Wednesday December 19, 2012

Every year it seems we have the same problem: It takes at least the first couple of winter storms for people to remember how to drive on icy or snow-covered roads.

This past weekend law enforcement agencies around the region, and in fact all over the state, responded to a multitude of vehicle crashes caused by people driving too fast for the conditions. In many of the crashes reported by the Reformer the driver in question slid and veered into the opposite lane. Some hit guardrails, embankments or mile markers, but a few also hit a vehicle coming from the other direction, causing injury and property damage not only to themselves but to others as well.

Fortunately, no one was seriously hurt or killed in any of these incidents, but that’s just pure luck that the outcomes weren’t more deadly.

Perhaps many of these drivers thought the roads weren’t that bad because it was a relatively mild storm and not the 6 to 12 inches we might get during a typical winter storm in northern New England. Or maybe they figured because they had all-wheel or four-wheel drive that they were impervious to the sleet and freezing rain.

Both are dangerous misconceptions. The wintery mix from the weekend storm is in many ways more hazardous than mere snow because it can produce spots of black ice that are more difficult to see and maneuver through -- even for those with all-wheel or four-wheel drive.

"People are driving as if the pavement is blacktop and sticky, and it doesn’t work," said Captain Ray Keefe, troop commander of Troop D of the Vermont State Police.

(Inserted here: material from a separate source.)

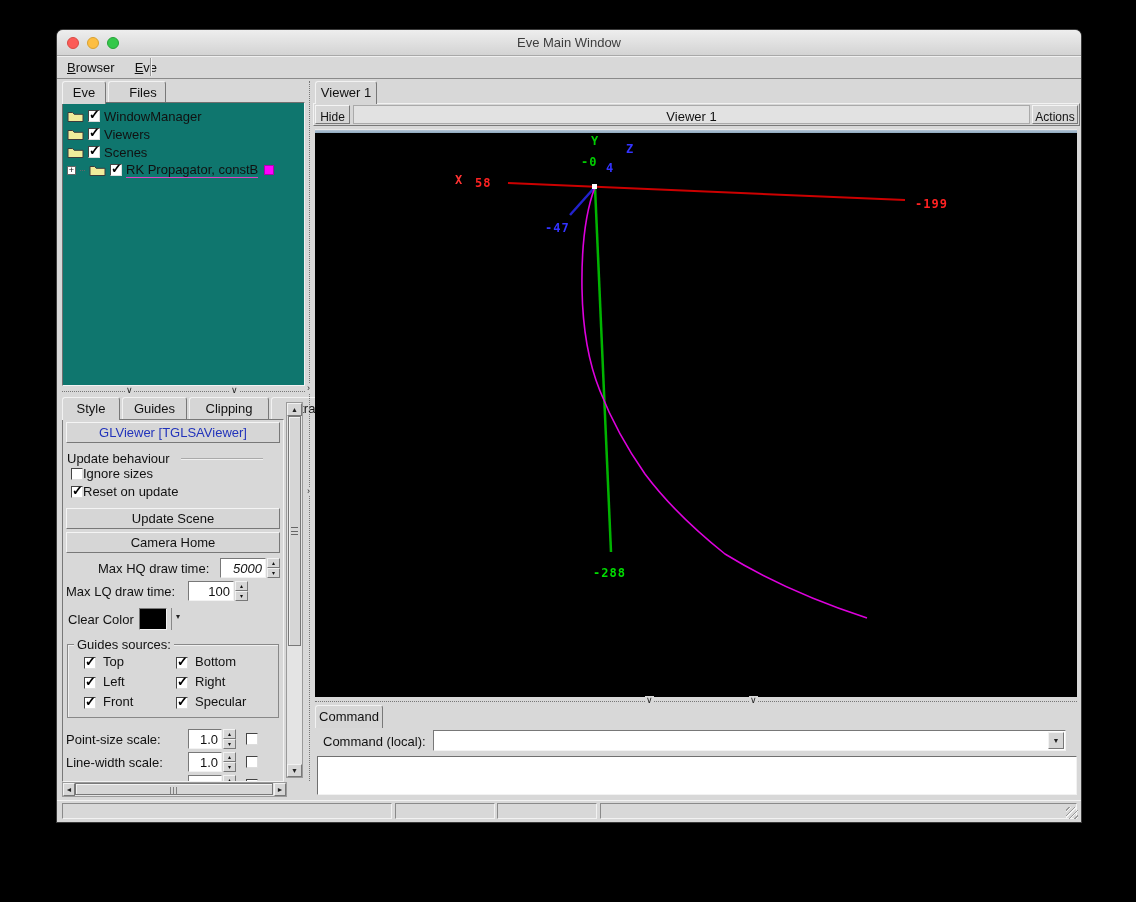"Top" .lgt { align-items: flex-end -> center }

He said people were driving at a speed too fast for the existing conditions, operating with tires that are not suitable for the winter and failing to exercise common sense in hazardous conditions. He said if people don’t need to drive during a winter storm then they should stay home, and if they do need to be on the roads they should set the right speed.

The general rule of thumb is to drive at least 10 to 15 mph under the posted speed limit during icy conditions. Allow yourself extra driving time so you’re not rushed. And be sure to leave at least three times more space between you and the driver in front so you have more time to react if the other driver starts to slide. And for goodness sake, if other drivers are being cautious and going extra slow don’t tailgate them in an attempt to get them to speed up. All that does is stress out the other driver, and you’re also blinding him or her with your headlights, both of which increase the risk of an accident.

If all of this extra caution and slow driving make you late, so what. It’s better to arrive late than not at all.